Reports from the Field: New geriatric program reduces caregiver burden
Reports from the Field
New geriatric program reduces caregiver burden
The number of people providing assistance to an older relative or friend recently topped 21 million in the United States. Experts expect the burden on these caregivers to intensify as health systems shift more care to the outpatient setting and growing numbers of older adults strive to maintain their independence.
Researchers recently found that the outpatient geriatric evaluation and management (GEM) model, a new model of care delivery designed to reduce caregiver burden and nursing home admissions, does successfully deliver on its promises. In fact, only 17% of caregivers of older adults who received GEM care reported an increasing caregiving burden during the 12-month follow-up compared to 39% of caregivers of adults receiving usual care.
GEM begins with an intensive assessment of a frail older adult’s medical, psychosocial, and functional capabilities by an interdisciplinary health care team. The team provides ongoing care tailored to the needs identified during the assessment.
In this study, the GEM team included a geriatrician, a nurse, a social worker, and a gerontological nurse practitioner. Researchers studied 568 high-risk, community-dwelling older adults and randomly assigned them to receive either GEM or usual care for six months.
The GEM team met with its assigned patients once a month and provided medical treatment, care management, educational information, counseling, assistance with advance directives, and referral to agencies and other professionals as needed.

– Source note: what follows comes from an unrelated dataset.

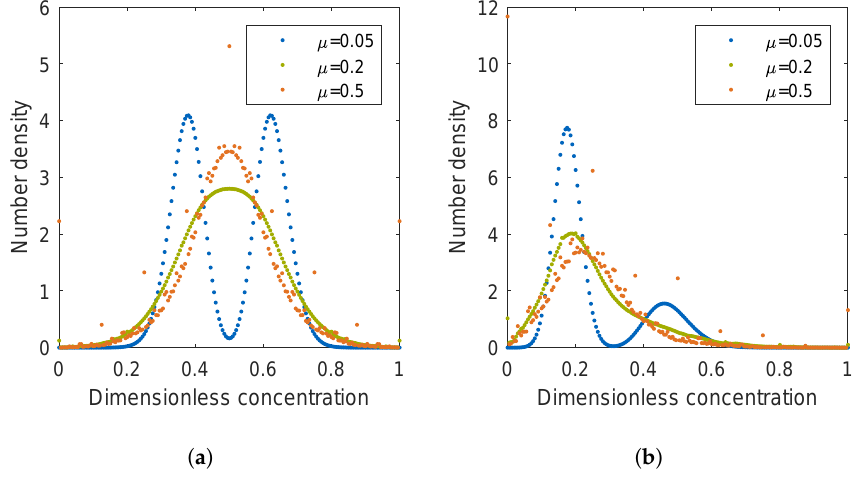
2 for three different values of the convergence 0 10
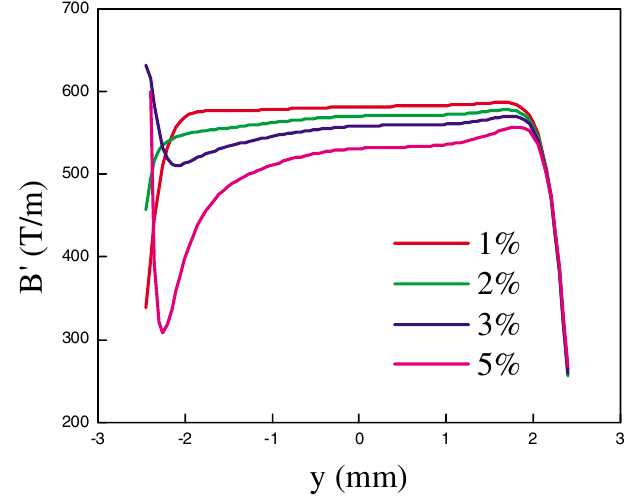
FIG. 5. (Color) Field gradient dependence on magnet wedge shape errors. Each curve represents wedge shape (mechanical) deviation from the ideal.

The team discharged the patient back to the primary care physician when the patient was adhering to the comprehensive plan of care or GEM team treatment goals were met.
In telephone interviews, researchers assessed at baseline and again at 12 months the burden experienced by the patients’ informal caregivers. Questions included the overall time spent on caregiving and the extent to which caregiving disrupted their own lives.
[See: Weuve JL, Boult C, Morishita L. "The effects of outpatient geriatric evaluation and management on caregiver burden." The Gerontologist, 2000; 40(4):429-436.]